There was a bitter edge to his voice that she wasn’t used to hearing, almost as if he was simultaneously talking and smacking himself on the back of the head.

“I get that.” She leaned forward. “But don’t beat yourself up. You saved my life from a violent creep today. And that snowmobile accident happened way back when you were a kid.”

“I was fifteen.” He turned back to the fire. “I was old enough to know better.”

Piper pressed her lips together. Benjamin had been driving underage, on a highway, without a license and without a helmet. Those were a lot of mistakes to go through life hanging over his head. The older friend he’d been snowmobiling with hadn’t even survived the crash and the media coverage had been harsh and relentless. Long before she’d met Benjamin, she’d known exactly who he was—her generation’s poster child for foolishness.

“Well, I’m going to sleep.” Benjamin stood. “I’ve got a long drive tomorrow.”

“Good night.” She started up the stairs shortly after she’d taken care of the fire. The Downs had three unique guest suites on the second floor, but her room was up another flight of stairs in a large loft space with slanted ceilings and round windows.

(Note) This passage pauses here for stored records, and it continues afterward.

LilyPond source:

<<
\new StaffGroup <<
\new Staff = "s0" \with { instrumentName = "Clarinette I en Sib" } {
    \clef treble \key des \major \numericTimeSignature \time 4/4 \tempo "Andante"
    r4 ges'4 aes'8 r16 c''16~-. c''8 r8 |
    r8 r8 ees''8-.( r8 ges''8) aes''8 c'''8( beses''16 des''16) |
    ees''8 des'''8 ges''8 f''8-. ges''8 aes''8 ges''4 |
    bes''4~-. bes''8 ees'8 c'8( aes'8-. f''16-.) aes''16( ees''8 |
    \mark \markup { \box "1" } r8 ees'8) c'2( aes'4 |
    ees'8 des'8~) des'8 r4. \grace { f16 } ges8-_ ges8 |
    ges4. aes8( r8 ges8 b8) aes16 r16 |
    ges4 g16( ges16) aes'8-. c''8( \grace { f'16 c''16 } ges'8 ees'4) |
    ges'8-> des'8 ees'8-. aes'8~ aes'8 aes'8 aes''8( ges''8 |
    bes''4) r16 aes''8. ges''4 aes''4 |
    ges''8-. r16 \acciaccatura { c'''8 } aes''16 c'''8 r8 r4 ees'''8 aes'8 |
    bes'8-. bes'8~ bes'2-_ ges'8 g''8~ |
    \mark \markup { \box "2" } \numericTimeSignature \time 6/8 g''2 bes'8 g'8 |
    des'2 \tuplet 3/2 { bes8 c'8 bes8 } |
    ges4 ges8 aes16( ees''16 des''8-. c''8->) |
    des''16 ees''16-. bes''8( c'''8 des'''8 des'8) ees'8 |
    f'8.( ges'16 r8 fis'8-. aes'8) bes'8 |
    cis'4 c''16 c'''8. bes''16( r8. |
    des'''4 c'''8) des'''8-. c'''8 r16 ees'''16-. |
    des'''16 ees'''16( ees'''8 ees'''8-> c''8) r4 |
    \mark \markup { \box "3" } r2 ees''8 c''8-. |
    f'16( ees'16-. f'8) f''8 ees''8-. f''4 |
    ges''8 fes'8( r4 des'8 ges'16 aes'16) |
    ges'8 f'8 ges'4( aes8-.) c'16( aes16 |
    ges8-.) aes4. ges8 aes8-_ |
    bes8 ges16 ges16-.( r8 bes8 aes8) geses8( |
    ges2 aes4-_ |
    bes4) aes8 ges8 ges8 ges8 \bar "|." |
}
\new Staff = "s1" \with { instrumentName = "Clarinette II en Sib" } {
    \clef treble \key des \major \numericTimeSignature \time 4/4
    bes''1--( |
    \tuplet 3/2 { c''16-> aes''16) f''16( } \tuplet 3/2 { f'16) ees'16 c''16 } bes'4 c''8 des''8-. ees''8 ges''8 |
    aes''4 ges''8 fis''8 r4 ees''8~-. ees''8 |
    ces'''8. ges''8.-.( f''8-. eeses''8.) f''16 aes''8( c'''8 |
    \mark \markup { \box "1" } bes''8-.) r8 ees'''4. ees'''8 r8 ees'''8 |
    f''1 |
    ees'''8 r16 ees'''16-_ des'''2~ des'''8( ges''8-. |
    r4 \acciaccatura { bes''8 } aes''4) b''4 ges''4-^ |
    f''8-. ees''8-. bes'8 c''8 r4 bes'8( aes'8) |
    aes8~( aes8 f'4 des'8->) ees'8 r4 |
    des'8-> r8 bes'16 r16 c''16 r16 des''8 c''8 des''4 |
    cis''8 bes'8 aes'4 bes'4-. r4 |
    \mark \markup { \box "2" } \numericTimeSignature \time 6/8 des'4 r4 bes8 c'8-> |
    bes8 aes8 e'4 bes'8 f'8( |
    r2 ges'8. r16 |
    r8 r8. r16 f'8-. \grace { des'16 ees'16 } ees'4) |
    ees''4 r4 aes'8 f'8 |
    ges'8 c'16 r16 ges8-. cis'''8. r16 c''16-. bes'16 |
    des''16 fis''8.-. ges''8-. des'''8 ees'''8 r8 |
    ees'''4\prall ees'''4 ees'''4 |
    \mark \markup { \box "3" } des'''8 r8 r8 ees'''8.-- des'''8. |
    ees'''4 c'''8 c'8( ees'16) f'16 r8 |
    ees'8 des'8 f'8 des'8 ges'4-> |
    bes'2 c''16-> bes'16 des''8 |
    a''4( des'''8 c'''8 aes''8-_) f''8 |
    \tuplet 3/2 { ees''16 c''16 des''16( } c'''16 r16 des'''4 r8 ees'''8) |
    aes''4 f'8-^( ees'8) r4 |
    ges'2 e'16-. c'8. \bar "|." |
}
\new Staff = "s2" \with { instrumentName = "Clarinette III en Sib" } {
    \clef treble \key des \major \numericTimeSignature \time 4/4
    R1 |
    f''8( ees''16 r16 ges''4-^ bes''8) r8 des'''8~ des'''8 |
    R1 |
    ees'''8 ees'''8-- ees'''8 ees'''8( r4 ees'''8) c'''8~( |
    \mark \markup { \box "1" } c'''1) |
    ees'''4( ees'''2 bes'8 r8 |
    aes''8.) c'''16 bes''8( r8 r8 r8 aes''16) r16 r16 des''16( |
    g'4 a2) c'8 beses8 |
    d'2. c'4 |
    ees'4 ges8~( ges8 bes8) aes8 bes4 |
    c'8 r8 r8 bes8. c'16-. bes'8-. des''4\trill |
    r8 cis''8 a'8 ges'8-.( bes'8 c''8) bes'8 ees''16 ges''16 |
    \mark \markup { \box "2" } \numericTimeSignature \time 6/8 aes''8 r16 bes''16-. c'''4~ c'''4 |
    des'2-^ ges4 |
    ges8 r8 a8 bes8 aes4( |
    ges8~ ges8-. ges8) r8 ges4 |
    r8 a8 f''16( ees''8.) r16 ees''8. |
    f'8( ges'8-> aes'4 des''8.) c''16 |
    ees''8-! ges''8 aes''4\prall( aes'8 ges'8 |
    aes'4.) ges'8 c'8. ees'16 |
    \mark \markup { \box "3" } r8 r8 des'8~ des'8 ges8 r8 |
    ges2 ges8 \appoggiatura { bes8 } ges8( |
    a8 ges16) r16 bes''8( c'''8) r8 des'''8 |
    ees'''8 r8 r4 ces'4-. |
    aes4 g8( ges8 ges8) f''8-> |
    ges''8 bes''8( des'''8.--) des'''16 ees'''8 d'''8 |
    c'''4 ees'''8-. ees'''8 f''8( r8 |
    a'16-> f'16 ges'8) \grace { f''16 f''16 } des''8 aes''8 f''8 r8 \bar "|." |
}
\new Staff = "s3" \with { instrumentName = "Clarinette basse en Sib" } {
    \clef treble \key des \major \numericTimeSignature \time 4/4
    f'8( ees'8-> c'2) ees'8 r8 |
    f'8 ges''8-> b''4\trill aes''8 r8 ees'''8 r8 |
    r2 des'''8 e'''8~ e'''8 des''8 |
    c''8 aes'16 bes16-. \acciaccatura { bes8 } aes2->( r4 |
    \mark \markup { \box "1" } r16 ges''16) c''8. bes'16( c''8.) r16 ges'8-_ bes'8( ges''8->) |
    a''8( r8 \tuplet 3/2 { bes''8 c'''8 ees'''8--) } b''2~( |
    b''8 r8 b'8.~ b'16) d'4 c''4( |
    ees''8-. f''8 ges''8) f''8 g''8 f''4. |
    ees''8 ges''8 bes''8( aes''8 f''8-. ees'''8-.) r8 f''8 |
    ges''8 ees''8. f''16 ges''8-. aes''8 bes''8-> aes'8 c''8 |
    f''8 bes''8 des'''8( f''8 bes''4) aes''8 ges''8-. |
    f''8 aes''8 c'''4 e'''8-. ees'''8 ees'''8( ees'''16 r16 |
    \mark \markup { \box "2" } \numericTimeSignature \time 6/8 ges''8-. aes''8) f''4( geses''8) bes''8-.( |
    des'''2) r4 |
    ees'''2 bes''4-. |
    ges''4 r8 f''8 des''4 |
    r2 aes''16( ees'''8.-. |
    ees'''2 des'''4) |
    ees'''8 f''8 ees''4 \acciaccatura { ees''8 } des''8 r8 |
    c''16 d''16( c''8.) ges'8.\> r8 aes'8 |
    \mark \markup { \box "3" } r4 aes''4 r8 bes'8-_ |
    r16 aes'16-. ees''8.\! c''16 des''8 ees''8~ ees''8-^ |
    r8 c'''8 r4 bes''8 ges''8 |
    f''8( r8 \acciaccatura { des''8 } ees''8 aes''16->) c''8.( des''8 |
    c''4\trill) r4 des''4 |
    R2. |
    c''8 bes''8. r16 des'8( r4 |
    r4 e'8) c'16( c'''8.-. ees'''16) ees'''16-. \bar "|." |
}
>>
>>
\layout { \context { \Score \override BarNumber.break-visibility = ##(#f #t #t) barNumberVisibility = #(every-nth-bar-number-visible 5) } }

When she opened the door that led to a flight of stairs to her loft, she felt fur brush past her ankles, then Harry bounded onto her bed under the eaves. She snapped her fingers and pointed to the stairs. “Sorry, dog. I need to sleep. I can’t afford to be woken up in the middle of the night just because you feel like wandering.”

The husky gave her a pointed look with sky-blue eyes that looked like his owner’s. What had she been thinking inviting a constant reminder of Benjamin to move into her home?

“Tell you what. I’ll get a doggie door installed soon. Okay?” She let him down and locked the door behind him. Then she changed into a fresh T-shirt and track pants, set her glasses down on the bedside table and slid under the blankets.

“Thank You, God, for bringing Benjamin here to save me,” she prayed as a sigh slipped through her lips. “Now help me protect my heart until he leaves.”

Exhausted sleep swept over her before she’d barely finished her prayer.

A creak jolted her awake.

Piper opened her eyes and sat up.

Her alarm clock read four in the morning. The room was cold.

But it wasn’t the temperature that sent chills down her spine. It was the figure was standing at the foot of her bed.